On EKS, the default CNI - Amazon VPC CNI, does not enforce Network Policies. And by default Amazon VPC CNI assigns IPs to pods from the same subnet as the nodes. So there is no way to define a separate CIDR block or pattern to allow access only from the kubelet using a client allow list.
Network Policy Approach: Since Amazon VPC CNI does not support enforcing Network Policies on the pods not managed by a deployment, you need to use an alternative CNI like Calico. Note that Calico can be configured to use Amazon VPC CNI as the underlying network provider and it can be configured to enforce Network Policies on the pods not managed by a deployment.

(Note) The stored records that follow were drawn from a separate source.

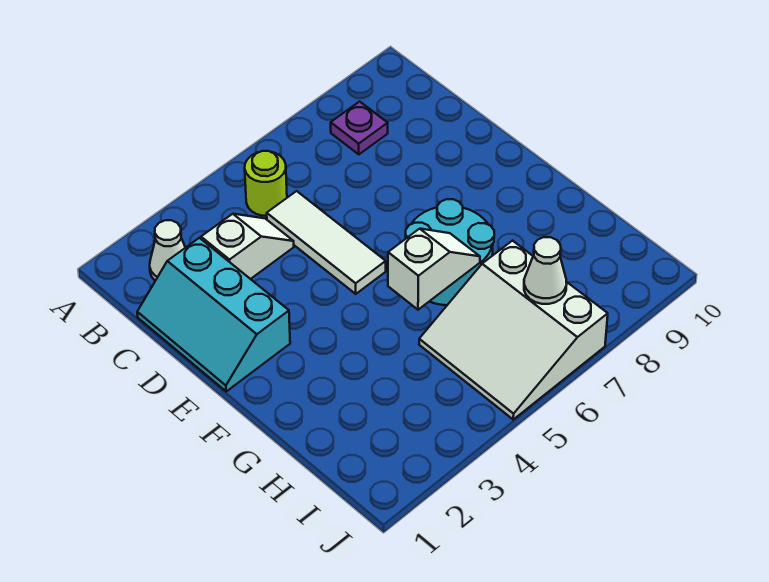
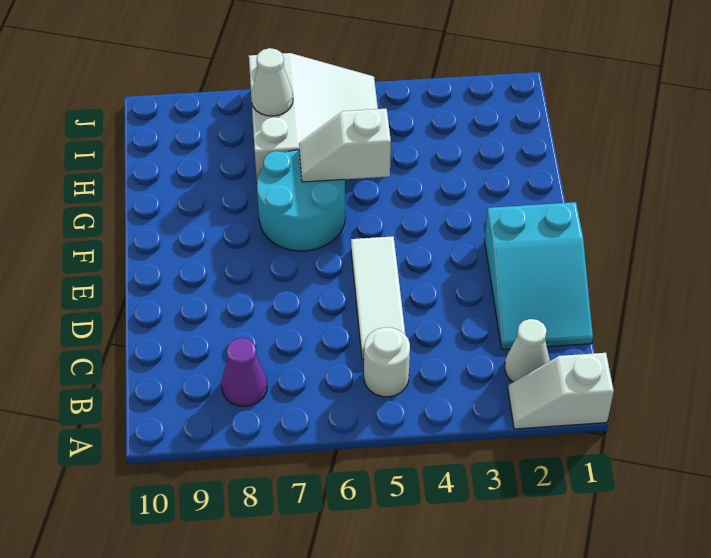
lime round brick B5 level 1 -> white round brick B5 level 1
purple plate B8 level 1 -> purple cone B8 level 1
cyan slope C1:E2 level 1 top 2 -> cyan slope C1:E2 level 1 top E
white slope C3:C4 level 1 top 3 -> white slope A1:A2 level 1 top 1

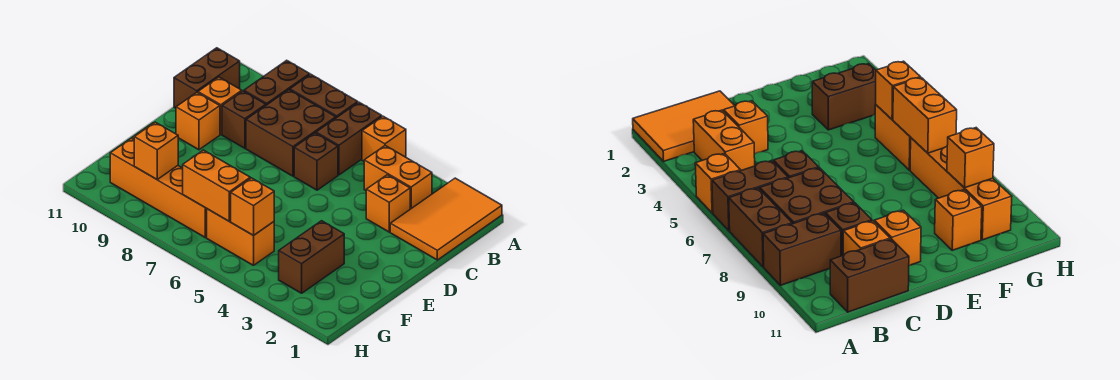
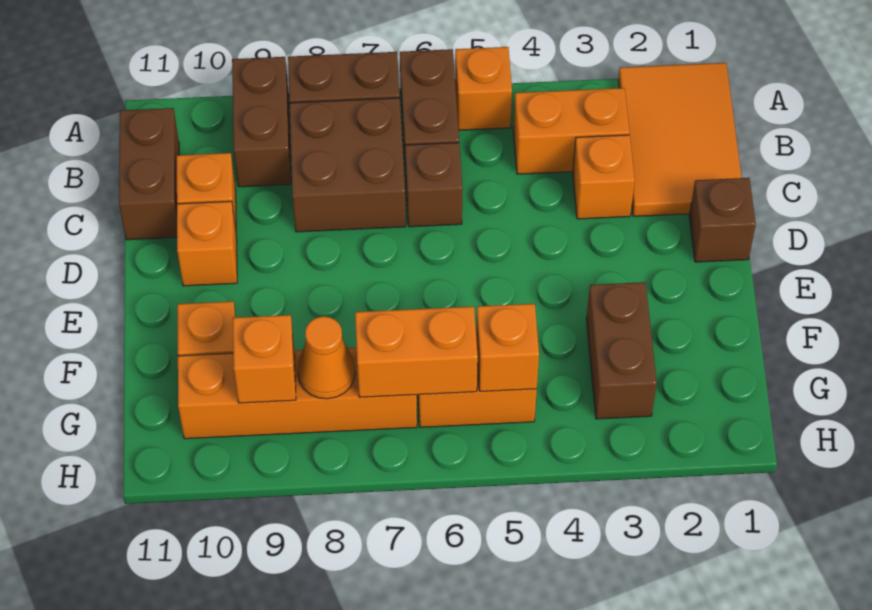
brown brick C9 level 1 -> brown brick D1 level 1
none -> orange cone G8 level 2

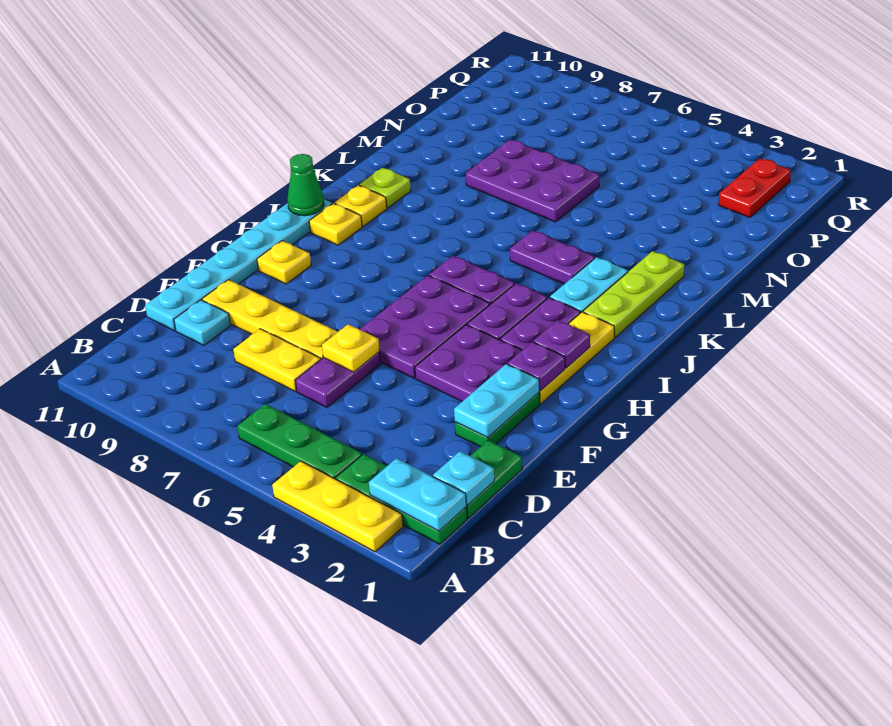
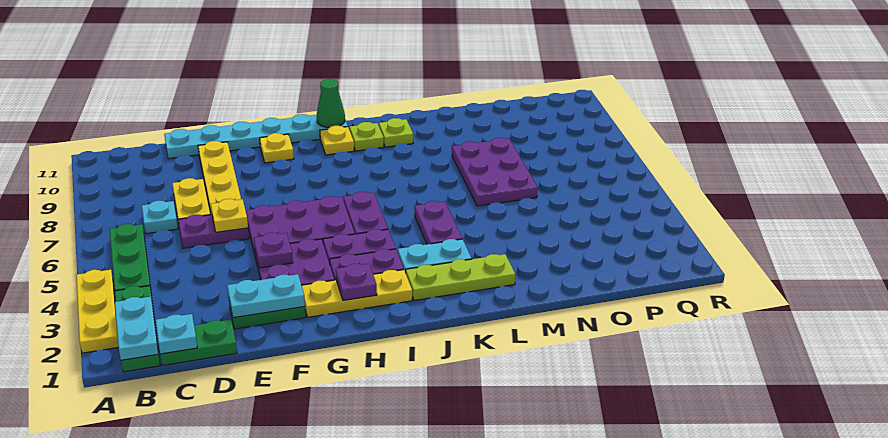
cyan plate D10 level 1 -> cyan plate C7 level 1
purple plate G2 level 2 -> purple plate F4 level 2
yellow plate J10 level 1 -> lime plate J10 level 1
red plate P2:Q2 level 1 -> none

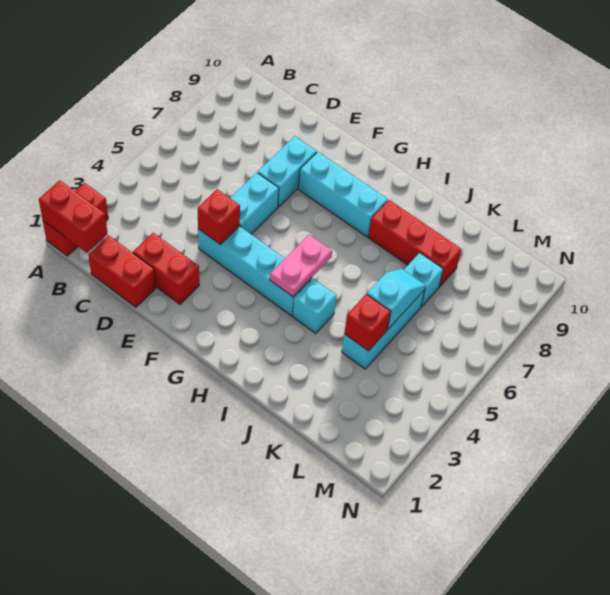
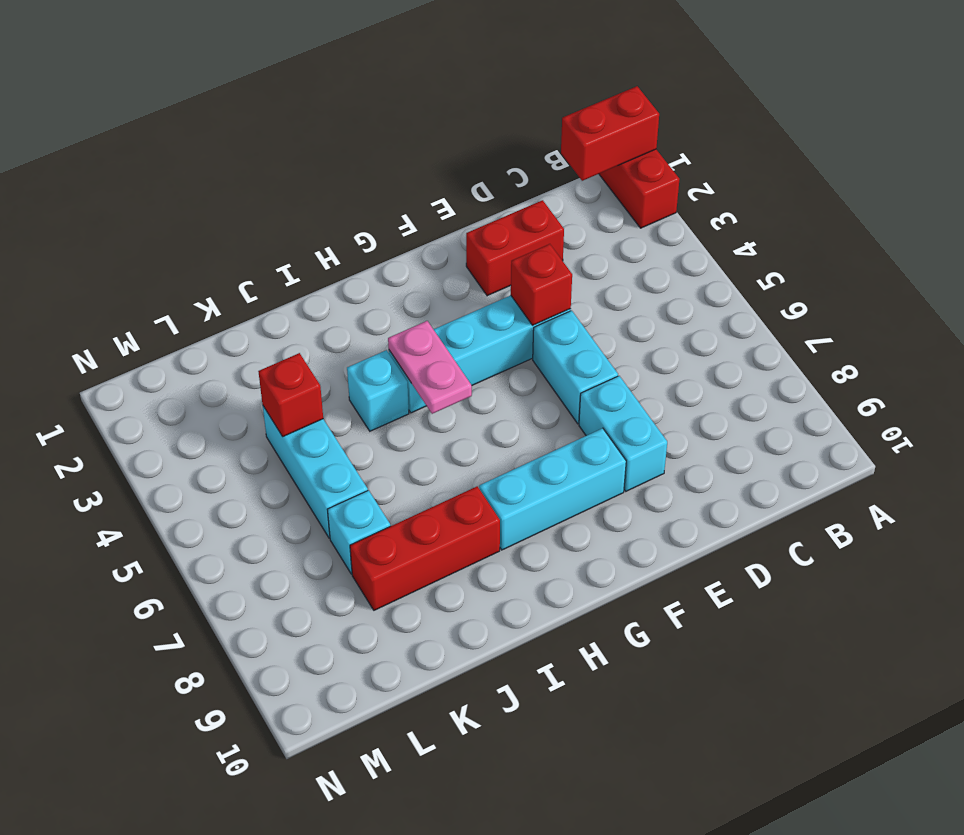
red brick C1:D1 level 1 -> none
cyan slope K5:K6 level 2 top 5 -> none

IPTables Alternative: Alternatively, you can use iptables to restrict access to the NFS server. Here's an example of an init container that can be added to the pod definition to restrict access to the NFS server:
initContainers:
- name: block-nfs-access
command:
- /bin/sh
- -c
- |
iptables --append OUTPUT --protocol tcp --destination-port 2049 --jump DROP \
&& iptables --append OUTPUT --protocol tcp --destination-port 20048 --jump DROP \
&& iptables --append OUTPUT --protocol tcp --destination-port 111 --jump DROP \
&& iptables --append OUTPUT --protocol udp --destination-port 2049 --jump DROP \
&& iptables --append OUTPUT --protocol udp --destination-port 20048 --jump DROP \
&& iptables --append OUTPUT --protocol udp --destination-port 111 --jump DROP
image: quay.io/jupyterhub/k8s-network-tools:4.1.0
securityContext:
capabilities:
add:
- NET_ADMIN
privileged: true
runAsUser: 0
- Docker
- Docker Compose
Note
On Mac, Docker Desktop might not support mounting loopback devices as XFS filesystems. If you are on Mac, consider using an alternative implementation like colima.
For development, we use a loopback device and mount it as an XFS filesystem inside the container.
Run the following command to start the development container:
docker compose up --build app
This will start the development container, mount a loopback device as an XFS filesystem at /mnt/docker-test-xfs
.
Once the container is running, we can run the following command to get a shell into the container:
docker compose exec -it app bash
Once we have a shell into the container, we can run /usr/local/bin/generate.py
with the appropriate arguments to enforce storage quotas on the XFS filesystem.
It's recommended to run the tests in the development container rather than your local machine.
You can run the tests with the following command:
docker compose --profile test up --build test
This will start the test container, mount a loopback device as an XFS filesystem and run the tests.